Quando chegou em Coimbra, onde mora, André soube dos corpos carbonizados encontrados no local onde há pouco havia passado. “Se eu tivesse esperado 10 minutos para sair da aldeia, eu também teria ficado preso nas chamas”, conta.

Cenário apocalíptico

Durante a viagem para Coimbra, Kuzer pensou em seus vizinhos e nas pessoas que conhecia que decidiram permanecer em Mosteiro. No trajeto, ele também se lembrou do que viu antes de conseguir escapar e da rapidez com a qual as chamas destruíram tudo. “O cenário era apocalíptico. Descrever aquilo é como descrever o inferno. O vento e o som das chamas são inenarráveis. Tudo aconteceu muito rápido, foi horrível.”

Com dificuldades para se informar – a comunicação na região atingida pelo incêndio ainda é complicada –, Kuzer começou a receber informações sobre várias mortes em sua aldeia. Ele também atendeu a muitas ligações de pessoas perguntando se ele estava vivo. “Aquilo me angustiou muito”, relata.

O fogo, que ainda se alastra por algumas vilas, já foi contido em Mosteiro. Nesta segunda-feira (19), o português conseguiu retornar para a aldeia e não encontrou nenhum conhecido que tenha perdido a vida, embora ainda se tenha notícias de muitos desaparecidos.

“Uma vizinha minha foi uma das que desapareceram; fui até a casa dela, que foi totalmente consumida pelo fogo, mas não encontrei nada. O carro dela não está lá também. Não sei se ela conseguiu fugir ou se também foi pega pelas chamas na ‘estrada da morte’”, lamenta.

Sensação de abandono

Apesar de incêndios serem comum nessa época do ano em Portugal, nunca houve algo nessa proporção.

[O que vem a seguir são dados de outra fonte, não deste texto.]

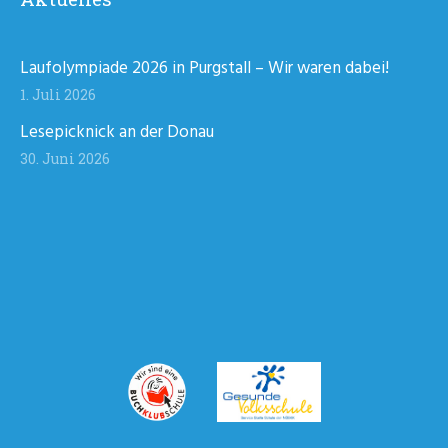
Laufolympiade 2026 in Purgstall – Wir waren dabei!
1. Juli 2026
Lesepicknick an der Donau
30. Juni 2026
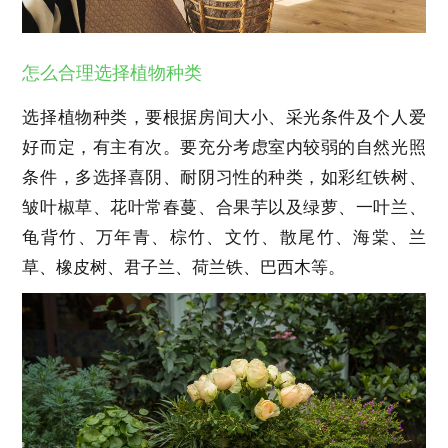
怎么合理选择植物种类
选择植物种类，要根据房间大小、采光条件及个人爱
好而定，有主有次。要充分考虑室内较弱的自然光照
条件，多选择喜阴、耐阴习性的种类，如彩红铁树、
皱叶椒草、花叶常春蔓、合果芋以及绿萝、一叶兰、
龟背竹、万年青、棕竹、文竹、散尾竹、海棠、兰
草、橡皮树、君子兰、荷兰铁、巴西木等。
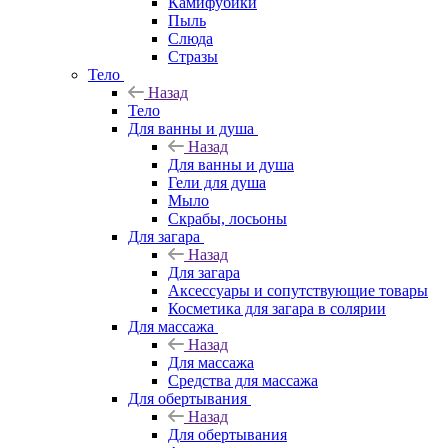
Камифубики
Пыль
Слюда
Стразы
Тело
Назад
Тело
Для ванны и душа
Назад
Для ванны и душа
Гели для душа
Мыло
Скрабы, лосьоны
Для загара
Назад
Для загара
Аксессуары и сопутствующие товары
Косметика для загара в солярии
Для массажа
Назад
Для массажа
Средства для массажа
Для обертывания
Назад
Для обертывания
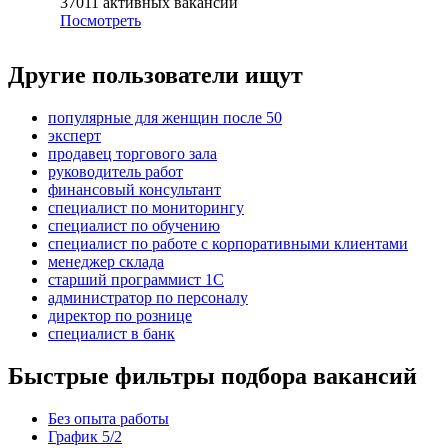
37011
активных вакансий
Посмотреть
Другие пользователи ищут
популярные для женщин после 50
эксперт
продавец торгового зала
руководитель работ
финансовый консультант
специалист по мониторингу
специалист по обучению
специалист по работе с корпоративными клиентами
менеджер склада
старший программист 1С
администратор по персоналу
директор по рознице
специалист в банк
Быстрые фильтры подбора вакансий
Без опыта работы
График 5/2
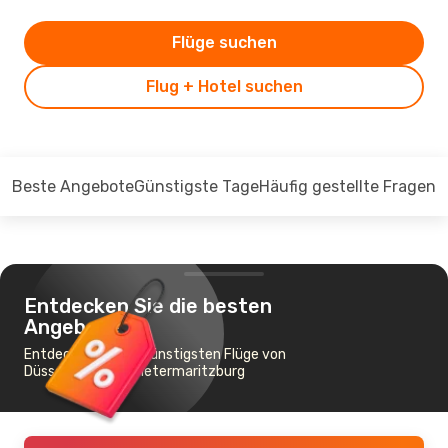
Flüge suchen
Flug + Hotel suchen
Beste Angebote
Günstigste Tage
Häufig gestellte Fragen
Entdecken Sie die besten
Angebote
Entdecken Sie die günstigsten Flüge von
Düsseldorf nach Pietermaritzburg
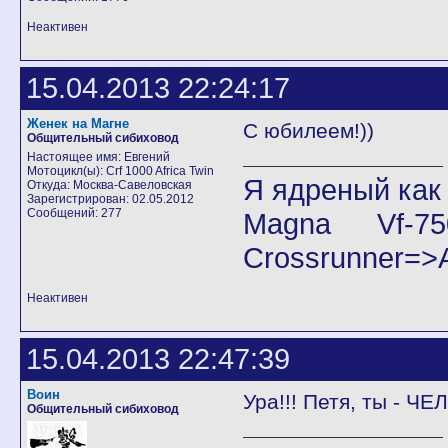
Неактивен
15.04.2013 22:24:17
Женек на Магне
С юбилеем!))
Общительный сибиховод
Настоящее имя: Евгений
Мотоцикл(ы): Crf 1000 Africa Twin
Я ядреный как
Откуда: Москва-Савеловская
Зарегистрирован: 02.05.2012
Сообщений: 277
Magna Vf-7
Crossrunner=>A
Неактивен
15.04.2013 22:47:39
Воин
Ура!!! Петя, ты - Ч
Общительный сибиховод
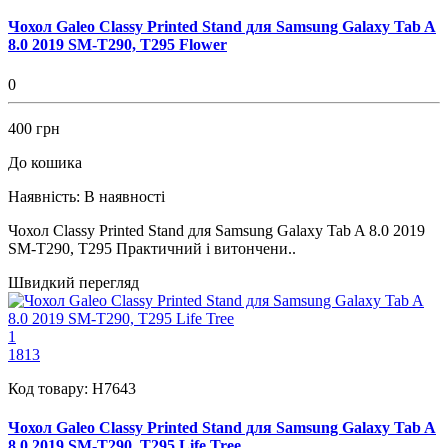
Чохол Galeo Classy Printed Stand для Samsung Galaxy Tab A
8.0 2019 SM-T290, T295 Flower
0
400 грн
До кошика
Наявність:
В наявності
Чохол Classy Printed Stand для Samsung Galaxy Tab A 8.0 2019
SM-T290, T295 Практичний і витончени..
Швидкий перегляд
1
1813
Код товару:
H7643
Чохол Galeo Classy Printed Stand для Samsung Galaxy Tab A
8.0 2019 SM-T290, T295 Life Tree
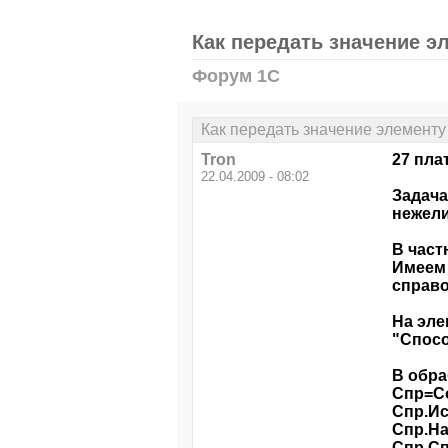
Как передать значение э
Форум 1С
Как передать значение элементу
Tron
27 пла
22.04.2009 - 08:02
Задача
нежели
В част
Имеем 
справо
На эле
"Спос
В обра
Спр=С
Спр.И
Спр.На
Спр.С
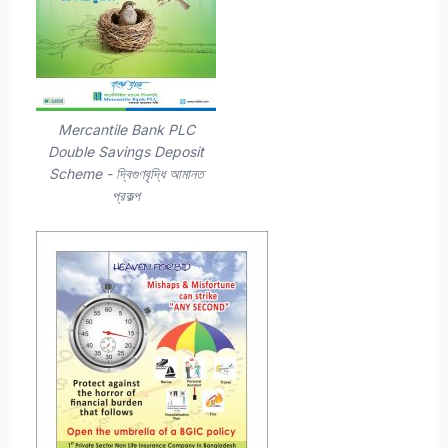
Mercantile Bank PLC
Double Savings Deposit
Scheme - দ্বিগুণবৃদ্ধি আমানত
প্রকল্প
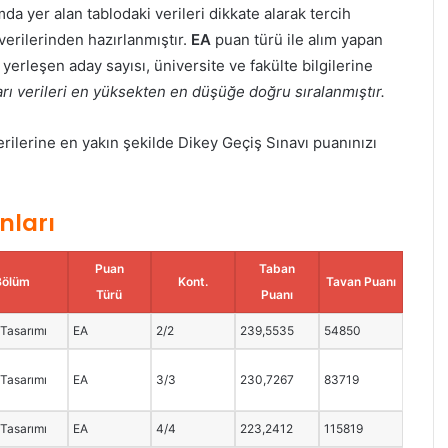
da yer alan tablodaki verileri dikkate alarak tercih
verilerinden hazırlanmıştır.
EA
puan türü ile alım yapan
erleşen aday sayısı, üniversite ve fakülte bilgilerine
ı verileri en yüksekten en düşüğe doğru sıralanmıştır.
lerine en yakın şekilde Dikey Geçiş Sınavı puanınızı
nları
Puan
Taban
Bölüm
Kont.
Tavan Puanı
Türü
Puanı
Tasarımı
EA
2/2
239,5535
54850
Tasarımı
EA
3/3
230,7267
83719
Tasarımı
EA
4/4
223,2412
115819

Diante da magnitude dos fatos, o português diz ter se sentido desorientado e abandonado pelas autoridades do país.

“Tudo aconteceu tão rápido e de forma inesperada que ninguém conseguiu pensar em um plano de salvamento. Não havia ajuda, todos os residentes foram abandonados a própria sorte”, conta ele, que enquanto estava em Mosteiro não viu agentes civis para evacuar a área ou bombeiros para impedir que o fogo chegasse até a aldeia.

“Eu não sei se era possível imaginar que o fogo tomaria a dimensão que tomou, mas o sentimento que eu tenho é que erros foram cometidos para que a tragédia se tornasse tão gigante”, desabafa. “Ainda que as autoridades estivessem desprevenidas, confiamos que os órgãos de proteção civil estão lá justamente para antever esse tipo de situação. Espero que, após esse drama, as leis mudem no país para que se evitem tragédias como essa.”

No domingo (18), Portugal declarou luto oficial de três dias em meio à consternação nacional. Kuzer conta que é mesmo de luto o clima em todo o país. Mesmo tendo retornado para aldeia atingida pelo incêndio, o arquiteto decidiu não fazer fotos ou registros do que viu. “Prefiro não guardar nada disso na minha memória. Foi a pior situação que eu já passei na vida”, define.